Vital Christmas deliveries to stores could be compromised over the festive season due to a “chronic lack” of truck drivers.
The industry is short of almost 50,000 drivers, according to the Road Haulage Association (RHA), which issued the stark warning.
It is blaming the government for the shortfall, which it claims is due in part to the prohibitive cost of a truck licence.
RHA chief executive Richard Burnett said: “The situation is getting worse. Thousands of older drivers are leaving the industry and younger people can’t afford the £3,000 it costs to get a truck licence. The government could help, but won’t. It should support a truck driving apprenticeship, but is refusing to do so, even though it is forcing the larger trucking firms to pay the new apprenticeship levy. What young person can find £3,000 without some help? This shortage is grave and presents a real threat to Christmas and to economic growth.”

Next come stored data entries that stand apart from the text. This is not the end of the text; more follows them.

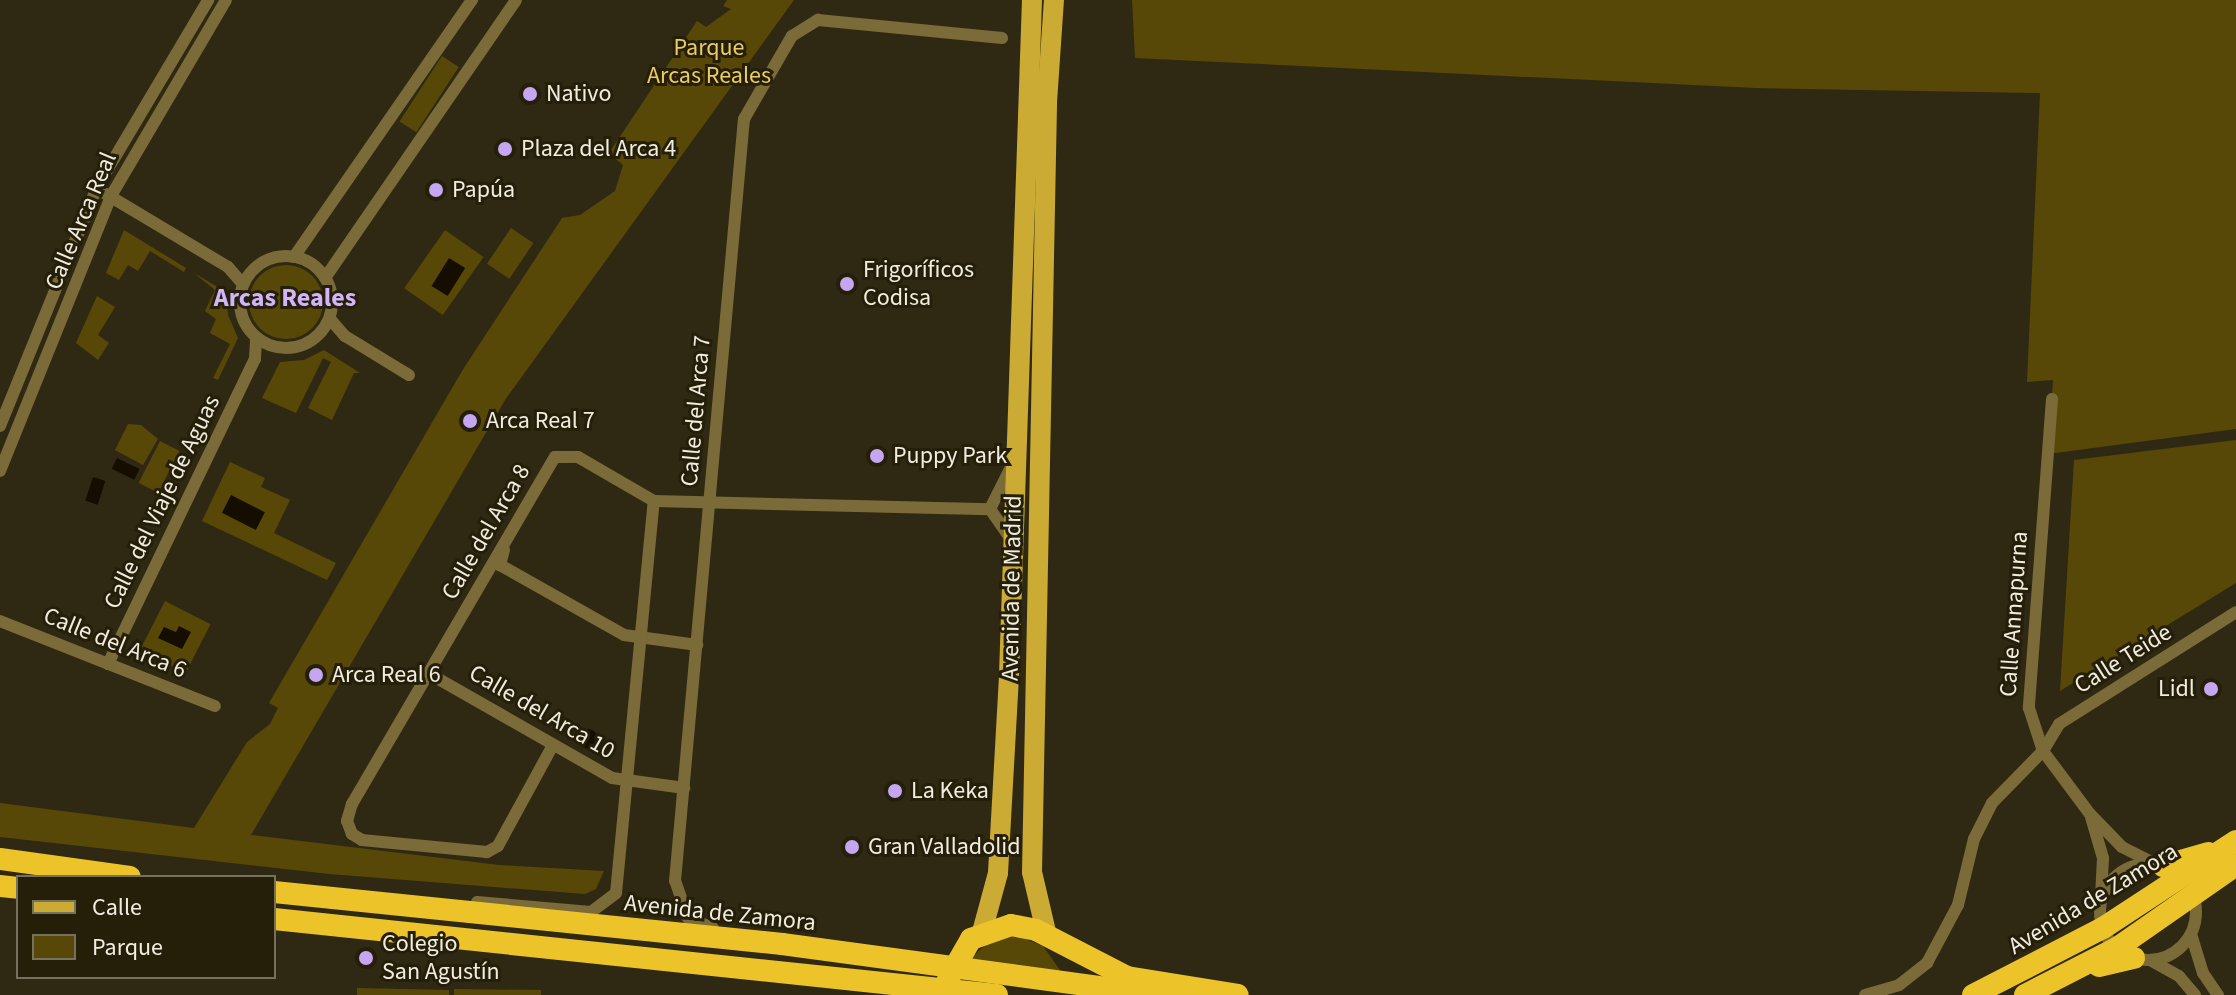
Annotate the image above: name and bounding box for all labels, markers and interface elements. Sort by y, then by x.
park label: Parque Arcas Reales [647,34,771,90]
place label: Nativo [546,80,611,108]
marker: Nativo [521,85,539,103]
place label: Plaza del Arca 4 [521,135,676,163]
marker: Plaza del Arca 4 [496,140,514,158]
street label: Calle Arca Real [39,148,123,294]
place label: Papúa [452,176,515,204]
marker: Papúa [427,181,445,199]
place label: Frigoríficos Codisa [863,256,974,312]
marker: Frigoríficos Codisa [838,275,856,293]
district label: Arcas Reales [214,282,356,314]
street label: Calle del Arca 7 [675,334,717,488]
street label: Calle del Viaje de Aguas [98,390,226,614]
place label: Arca Real 7 [486,407,595,435]
marker: Arca Real 7 [461,412,479,430]
place label: Puppy Park [893,442,1007,470]
marker: Puppy Park [868,447,886,465]
street label: Calle del Arca 8 [436,459,536,605]
street label: Avenida de Madrid [996,495,1028,681]
street label: Calle Annapurna [1994,530,2034,698]
street label: Calle del Arca 6 [39,601,191,685]
street label: Calle Teide [2069,618,2177,700]
street label: Calle del Arca 10 [464,659,620,765]
place label: Arca Real 6 [332,661,441,689]
marker: Arca Real 6 [307,666,325,684]
place label: Lidl [2158,675,2195,703]
marker: Lidl [2202,680,2220,698]
place label: La Keka [911,777,989,805]
marker: La Keka [886,782,904,800]
place label: Gran Valladolid [868,833,1021,861]
street label: Avenida de Zamora [2003,837,2183,961]
marker: Gran Valladolid [843,838,861,856]
legend [16,875,276,979]
street label: Avenida de Zamora [623,889,817,937]
text: Calle [92,890,142,925]
text: Parque [92,930,163,965]
place label: Colegio San Agustín [382,930,500,986]
marker: Colegio San Agustín [357,949,375,967]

Nisa head of logistics Lee Vickers said he understood the RHA’s concerns. “Although the industry is struggling in this area, we have been planning around this with the warehouse-to-wheels process for over a year. This does mean internal investment, but it creates a calibre of drivers who love working for Nisa/DHL, and know the business in great detail. Christmas planning is all about preparation and we’ve covered the shifts we need well in advance,” he added.
Nisa is “actively working” to develop new sources of drivers by investing in training its warehouse colleagues to gain their LGV licences.
The RHA claims the driver shortage will hit 60,000 in the next 12 months if the situation is not urgently addressed.